History

Introduction

Meticulously framed, the Key Stage 3 History Curriculum aims to help students acquire coherent knowledge of Britain’s past and world history. Since the position of Britain has been quite strong within the arena of colonialism, the study of struggles like the American War, the French Revolution Wars and other such eminent battles, help to make sense of world history from different vantage points. The KS3 History curriculum helps accord a sense of identity to the students by helping them form a perception of their country’s position in world history.

Key Stage 3 Curriculum History

The KS3 is an integral part of the National Curriculum of England, which got introduced with the Education Reform Act. When the national curriculum first got introduced, legally, it was valid for both England and Wales. Later, England alone followed the British National Curriculum. The terminology about this stage gets specifically elucidated in the Education Act of 2002. It states, “the period beginning at the same time as the school year in which the majority of pupils in his class attain the age of twelve and ending at the same time as the school year in which the majority of pupils in his class attain the age of fourteen.”

The Objective of Study

The prime objective of the key stage 3 history curriculum is to develop a deep sense of understanding regarding the emergence of Britain as a nation with a specific essence and the role that it historically played in world history. The KS3 history topics attempt to foster a panoramic view of world affairs helping young minds to gauge the follies and achievements of mankind.

Instructions for Students

The KS3 History topics encompasses:

  • Medieval Britain (1066-1509)

    • The evolution and growth of society is an important component of key stage 3 history curriculum with emphasis upon the Church and state in Britain during the middle ages, 1066-1509

      This could involve:

      • Norman Conquest
      • Christendom, the significance of the Crusades and that of religion
      • Skirmishes between the crown and Church
      • Magna Carta and the evolution of the British Parliament
      • The English expeditions to surmount Scotland and Wales up to 1314
      • Culture, economy and society. For instance, farming, feudalism, towns and trade (specifically the wool trade), literature, religion in daily life (abbeys, monasteries and parishes), architecture and art
      • The Black Death and its economic and social repercussions
      • Peasants’ Revolt
      • Hundred Years War
      • Henry VII and efforts at re-establishing stability, Wars of the Roses
  • Tudor, Stuart and Georgian Britain (1509-1745)

    • The evolution and growth of society, Church and state in Britain during 1509-1745

      • Reformation and Renaissance in Europe
      • English Reformation and Counter-Reformation (Henry VIII to Mary I)
      • The religious settlement of the Elizabethan period and frictions with the Catholics (including Ireland, Spain and Scotland)
      • The initial colony in America and inaugural links with India
      • The factors leading to and the phases of the civil wars throughout Britain
      • The Interregnum (including Cromwell in Ireland)
      • The ‘Glorious Revolution’, Restoration and authority of the Parliament
      • Events like the Act of Union of 1707, the Hanoverian succession and the Jacobite revolts of 1715 and 1745
      • Culture, economy and society across the period. For instance, superstition and religion in daily life, music, leisure and work in country and town, literature, art and theatre

    These happen to be crucial KS3 History topics.

  • Georgian and Victorian Britain (1745-1901)

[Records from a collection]
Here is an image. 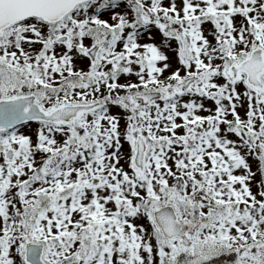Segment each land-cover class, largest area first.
Instances as JSON below:
<instances>
[{"label":"snow or ice","instance_id":"1","mask_svg":"<svg viewBox=\"0 0 264 264\" xmlns=\"http://www.w3.org/2000/svg\"><path fill=\"white\" fill-rule=\"evenodd\" d=\"M0 264H264V0H0Z\"/></svg>","mask_w":264,"mask_h":264}]
</instances>
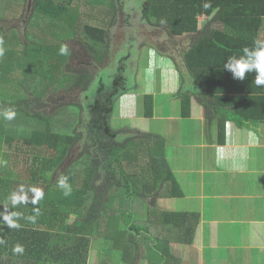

TO BE DONE.
[1] In the Key Stage 3 history curriculum text, copy out the passage starting with "The Objective of" and going on through "Medieval Britain (1066-1509)".
[2] Answer these from the Key Stage 3 history curriculum text:
(a) Which act specifically spells out the terminology for this stage?
(b) What years does the text give for Medieval Britain?
(c) Which trade is singled out in the point on medieval culture, economy and society?
[3] Carry on with the Key Stage 3 history curriculum text from the point where it stops.

ANSWERS TO THE PROBLEMS.
[1]
The Objective of Study

The prime objective of the key stage 3 history curriculum is to develop a deep sense of understanding regarding the emergence of Britain as a nation with a specific essence and the role that it historically played in world history. The KS3 history topics attempt to foster a panoramic view of world affairs helping young minds to gauge the follies and achievements of mankind.

Instructions for Students

The KS3 History topics encompasses:

  • Medieval Britain (1066-1509)

[2]
(a) The Education Act of 2002
(b) 1066-1509
(c) The wool trade

[3]
    • Notions, political affluence, empire and industry: Britain, 1745-1901 This could involve:
      • The Enlightenment in Europe in general and Britain in particular, with associations getting traced back to the scientists and thinkers of the 17th century and the establishment of the Royal Society
      • The Transatlantic slave trade of Britain: its repercussions and its consequent abolition
      • The American War of Independence and the Seven Years War
      • The French Revolutionary Wars
      • The impacts on society with the emergence of Britain as the inaugural industrial nation
      • Party politics, social reform and expansion of the franchise
      • The growth of the British Empire with an entrenched study (for instance, of India)
      • Home Rule and Ireland
      • Darwin’s ‘On The Origin of Species’
  • Modern Britain (1901-)

    • Threats to Europe, Britain and the world at large, 1901 to contemporary times.

      As an adjunct to analysing the Holocaust, this could include:

      • The First World War and the consequent Peace Settlement and the way it altered the course of world history
      • The period during the two World Wars, the repercussions of the Great Depression and the ascent of dictators
      • World War II and the wartime mentorship of Winston Churchill
      • The establishment of the Welfare State
      • Indian independence and the termination of the Empire affecting Britain’s position in world history
      • Technological, cultural and social transitions in British society in the aftermath of the war
      • Status of Britain in the world since 1945
  • Local History

    • Analysis of local history, for instance:

      • Extensive research associated with one of the aforementioned British areas of investigation
      • Analysis conducted over a period of time, inspecting the extent to which sites in their locality mirror dimensions of national history (some sites may date back to the period preceding 1066) vis-à-vis world history
      • Investigation of a specific site or dimension of local history predating 1066
  • Extended Study

    • Inspection of a theme or dimension in the history of Britain that widens and fortifies students’ sequential knowledge from before 1066, for instance:
      • The transforming dimensions of political authority in Britain analysed through the trajectory of chosen case studies dating from the Iron Age to contemporary times
      • Transitioning landscape of Britain from the Iron Age to contemporary times
      • Analysis of a specific dimension of social history, such as the repercussions over time of movement (migration) of people from, within and to the British Isles
      • An extensive investigation into a crucial turning point, for instance, the Neolithic Revolution
  • World History

    • A minimum of a single study of an important issue of society in the history of the world and its liaison with diverse developments across the globe

      • For instance, Transforming Russian empires c. 1800-1989, India during the Mughal rule 1526-1857, the USA in the 20th century and China under the Qing dynasty 1644-1911.

Target Group

The Key Stage 3 history curriculum follows Key Stage 2 history curriculum and encases three years of school teaching in maintained schools in Wales and England. This corresponds to years 7, 8 and 9, with the age of the students ranging from 11 to 14.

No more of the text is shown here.